I am travelling down to the south of France from Margate. Can anyone please recommend a stop over camp site on the way that is close to Frejus say 3 or 4 hours away? Many Thanks. Doug




site admin note - moved to France touring


----------



## Zebedee (Oct 3, 2007)

Can't quite understand why this is in "Voluntary Help Projects" Doug. Is there a reason?

I think we need clarification too. It's 720 miles from Calais to Frejus, which has to be at least 14 hours driving in a motorhome, even if you manage to _*average *_50mph for the entire journey . . . which is very unlikely.

Surely you don't intend to do 10 hours (excluding stops) on the first leg? (I must be misunderstanding what you are asking for.  )

We'll sort out some campsites for you with pleasure, when we know where to look. :wink:

Dave


----------



## Twm-Twp (Jun 14, 2012)

Domaine du Chateau de L'Eperviere, Gigny sur Saone, Bourgogne. Tel. 00 33 3 85 94 16 90. www.domaine-eperviere.com

This is a fantastic site, great size pitches, immaculate shower / toilet facilities. It also has a very very good restaurant and also a take-away. It's family owned by very friendly, helpful people.

It's about five / six hours drive down from Calais (six if you drive at about 60mph using the autoroute).

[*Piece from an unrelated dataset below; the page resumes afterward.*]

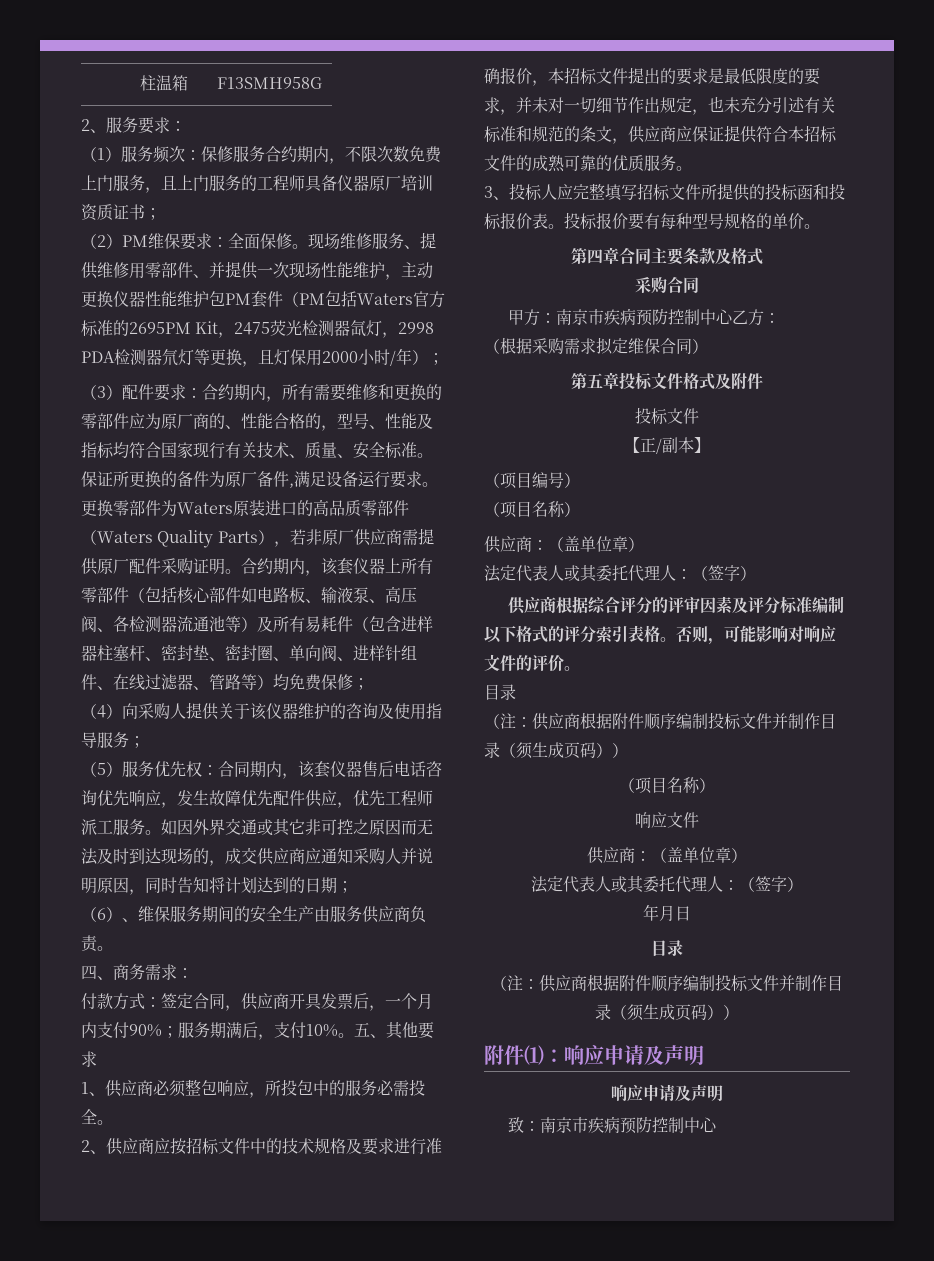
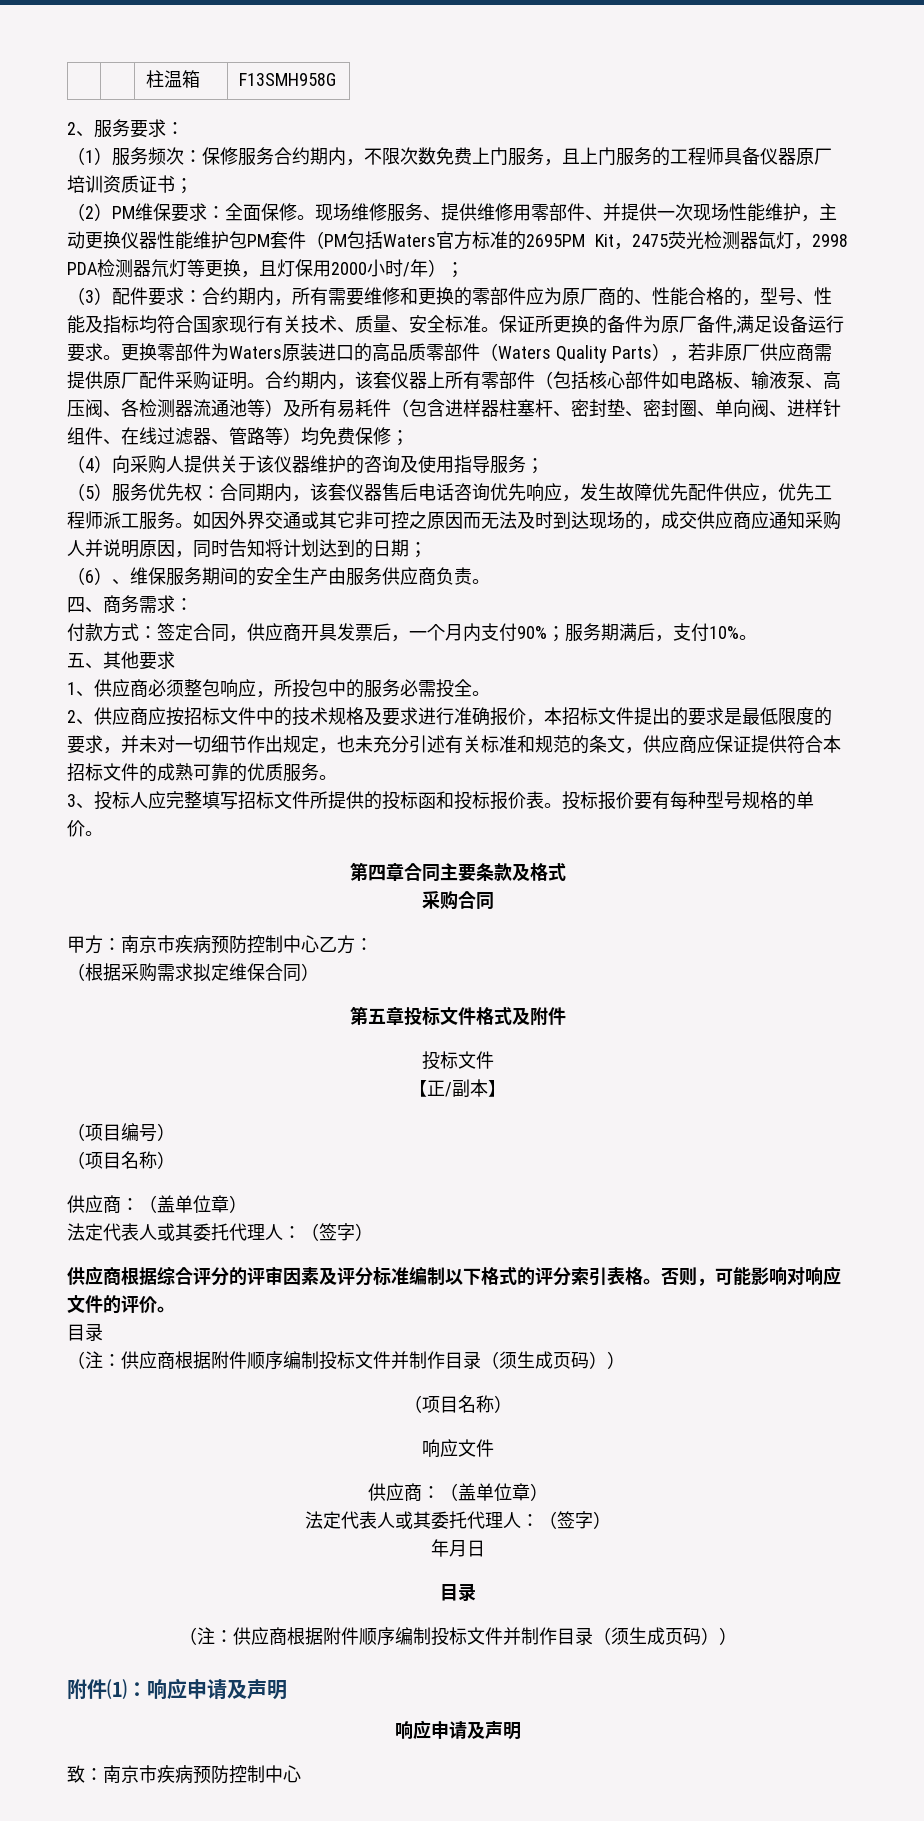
(354, 1035) none -> (757, 637) //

It's about 3-hours from the Frejus depending on traffic around Lyon.

You would come off the A6 at sortie 26 and follow directions for Tournus / Macon on the N6. At Sennecy le Grand turn left onto the D18 and follow the campsite signs. From sortie 26 to the campsite is about 15km or 20 minutes or so.

There are so many campsites in this area you'll be spoilt for choice.


----------



## Twm-Twp (Jun 14, 2012)

Sorry for the b*m info - I was mistakenly thinking you were referring to the tunnel not the town in the south of France.

I would imagine its about six / seven hours down to Frejus from the Bourgogne region. That's a hell of a punch you are planning to do with just one stopover - you'll spend the first couple of days of your holiday recovering from your journey !!!!!

It's obviously still too early in the morning for me !!!!!!


----------



## dougliz1 (Jul 15, 2012)

Hi to all,

Many thanks for your replies. We are catching the midnight train at calais and will be travelling through the night. We like to travel through the night as it is cooler. We have regular stops to refresh ourselves and if we feel tired the driver will take an hour or so's sleep while one of the passenger keeps a look out as we know you have to be careful when you stop for a break on the motorways and to make sure that there are lots of people around. We normally like to get as far down as Lyon if we can. After Lyon, that is where we would like a stop over if anyone knows of a good place.
Many thanks, Doug


----------



## Zebedee (Oct 3, 2007)

Strewth Doug. It's 466 miles to Lyon - sooner you than me!!  

There's no shortage of places to stop as you can see. I can't recommend any from personal experience, but if you really fancy one of these I can give you the co-ordinates, if you re-post the image with a little arrow superimposed.

Dave
.


----------



## wasfitonce (Apr 27, 2009)

*Stop over*

It seems that you will be using motorways most of the way. Can I suggest you turn off at any junction when you are near your target town. Without doubt you then find an "Aire" very near by.

But 466 miles, your on holiday!

Paul


----------



## Mrplodd (Mar 4, 2008)

That's not a holiday trip, its an endurance test!

For me (and I suspect many others) the journey is part of the holiday. Can't see any point in thrashing through the country in the dead of night.


----------



## Mrplodd (Mar 4, 2008)

That's not a holiday trip, its an endurance test!

For me (and I suspect many others) the journey is part of the holiday. Can't see any point in thrashing through the country in the dead of night.


----------



## cronkle (May 1, 2005)

I use the Domaine du Chateau de L'Eperviere, Gigny sur Saone (mentioned above) which is about 410 miles of the 720 you are planning.

There are also a few good Passions just to the south-west of Macon which are very close to the motorway but I guess you would be arriving too early in the day for that.

We did that night-time bit in June taking much the same precautions as you say you do.

We were heading towards Briancon.

It works for us too.


----------



## Zebedee (Oct 3, 2007)

This might be useful.

http://users.telenet.be/leo.huybrechts/00frame.htm

Dave


----------